== Фрагмент ==
____

Зато он настоятельно советует читать краткие молитвы утром и вечером. Для утра он предлагает молитвы, по–видимому, собственного сочинения: «Просвети очи мои, Христе Боже, давший мне свет Твой прекрасный» и «Господи, прибавь мне год к году, чтобы впредь, в остальных грехах своих покаявшись, исправил жизнь мою». На вечерней молитве советует ограничиться одним земным поклоном, но «если занеможется», то сделать три поклона: «Не забывайте этого, не ленитесь, ибо тем ночным поклоном и молитвой человек побеждает дьявола, и что нагрешит за день, то этим человек избавляет^ ся». В качестве компенсации за краткость дневных молитв он предлагает: «Если и на коне едучи не будет у вас никакого дела и если других молитв не умеете сказать, то „Господи, помилуй" взывайте беспрестанно втайне, ибо эта молитва всех лучше, — нежели думать безлепицу, ездя». По–видимому, Владимир не любитель длинных молитв или механического повторения канонов. Он больше ценит внутреннюю и эмоциональную действенность молитвы, на что указывает высокая оценка слез.

____

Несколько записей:
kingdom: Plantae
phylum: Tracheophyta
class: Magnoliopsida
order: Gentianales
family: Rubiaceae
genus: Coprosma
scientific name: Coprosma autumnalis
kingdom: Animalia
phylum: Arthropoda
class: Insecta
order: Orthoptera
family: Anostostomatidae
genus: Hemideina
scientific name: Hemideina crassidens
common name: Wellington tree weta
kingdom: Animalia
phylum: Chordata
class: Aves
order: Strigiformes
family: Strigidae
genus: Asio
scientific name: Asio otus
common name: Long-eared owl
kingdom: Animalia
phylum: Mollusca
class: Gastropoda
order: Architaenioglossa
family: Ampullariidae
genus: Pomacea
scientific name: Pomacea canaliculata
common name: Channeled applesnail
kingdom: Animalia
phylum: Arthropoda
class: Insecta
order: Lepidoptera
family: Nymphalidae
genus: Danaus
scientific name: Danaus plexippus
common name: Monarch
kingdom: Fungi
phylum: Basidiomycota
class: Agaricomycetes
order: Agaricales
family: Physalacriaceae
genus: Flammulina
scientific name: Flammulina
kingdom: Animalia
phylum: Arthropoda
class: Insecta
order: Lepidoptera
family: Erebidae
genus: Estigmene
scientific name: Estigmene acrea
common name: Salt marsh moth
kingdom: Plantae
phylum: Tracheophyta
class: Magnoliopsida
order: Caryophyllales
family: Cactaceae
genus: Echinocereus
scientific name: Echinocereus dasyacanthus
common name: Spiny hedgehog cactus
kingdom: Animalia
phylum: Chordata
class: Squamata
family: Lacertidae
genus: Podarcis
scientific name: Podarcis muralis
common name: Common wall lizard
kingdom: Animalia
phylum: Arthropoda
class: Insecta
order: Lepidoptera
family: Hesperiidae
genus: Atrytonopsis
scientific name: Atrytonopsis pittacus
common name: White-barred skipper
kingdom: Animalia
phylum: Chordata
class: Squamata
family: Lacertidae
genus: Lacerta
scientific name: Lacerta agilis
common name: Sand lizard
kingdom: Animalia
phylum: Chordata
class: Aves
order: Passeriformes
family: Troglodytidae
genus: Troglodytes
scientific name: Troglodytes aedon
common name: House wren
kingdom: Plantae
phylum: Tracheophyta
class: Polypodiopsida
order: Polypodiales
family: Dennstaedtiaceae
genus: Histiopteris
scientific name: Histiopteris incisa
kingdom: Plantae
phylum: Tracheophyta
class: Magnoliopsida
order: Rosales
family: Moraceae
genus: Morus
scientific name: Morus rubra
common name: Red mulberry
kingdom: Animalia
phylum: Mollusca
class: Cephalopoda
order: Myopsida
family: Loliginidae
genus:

____

== Задания ==
**A.** Перепишите абзац фрагмента, начинающийся словами «Зато он настоятельно советует», в виде краткого списка, сохранив его основные факты.
**B.** Изложите суть фрагмента в двух предложениях.
**C.** Какую молитву фрагмент называет лучшей из всех?

== Ответы по заданиям ==
**A.**
- Утром и вечером Владимир советует читать краткие молитвы.
- Для утра предложены две молитвы, по-видимому, его собственного сочинения. Одна о просвещении очей, другая о прибавлении года к году, чтобы покаяться в грехах и исправить жизнь.
- На вечерней молитве он советует ограничиться одним земным поклоном, а «если занеможется», сделать три. Ночной поклон и молитва побеждают дьявола и избавляют от грехов, совершённых за день.
- Если в дороге нет дела и других молитв человек не знает, следует беспрестанно и втайне повторять «Господи, помилуй». Это лучше, чем думать безлепицу.
- По-видимому, Владимир не любит длинных молитв и механического повторения канонов. Он больше ценит внутреннюю и эмоциональную действенность молитвы, на что указывает высокая оценка слёз.

**B.** Владимир советует читать краткие молитвы утром и вечером: для утра он предлагает две молитвы, вечером ограничивается земным поклоном, а в дороге велит беспрестанно взывать «Господи, помилуй». По-видимому, он не любитель длинных молитв и механического повторения канонов и больше ценит внутреннюю и эмоциональную действенность молитвы.

**C.** «Господи, помилуй».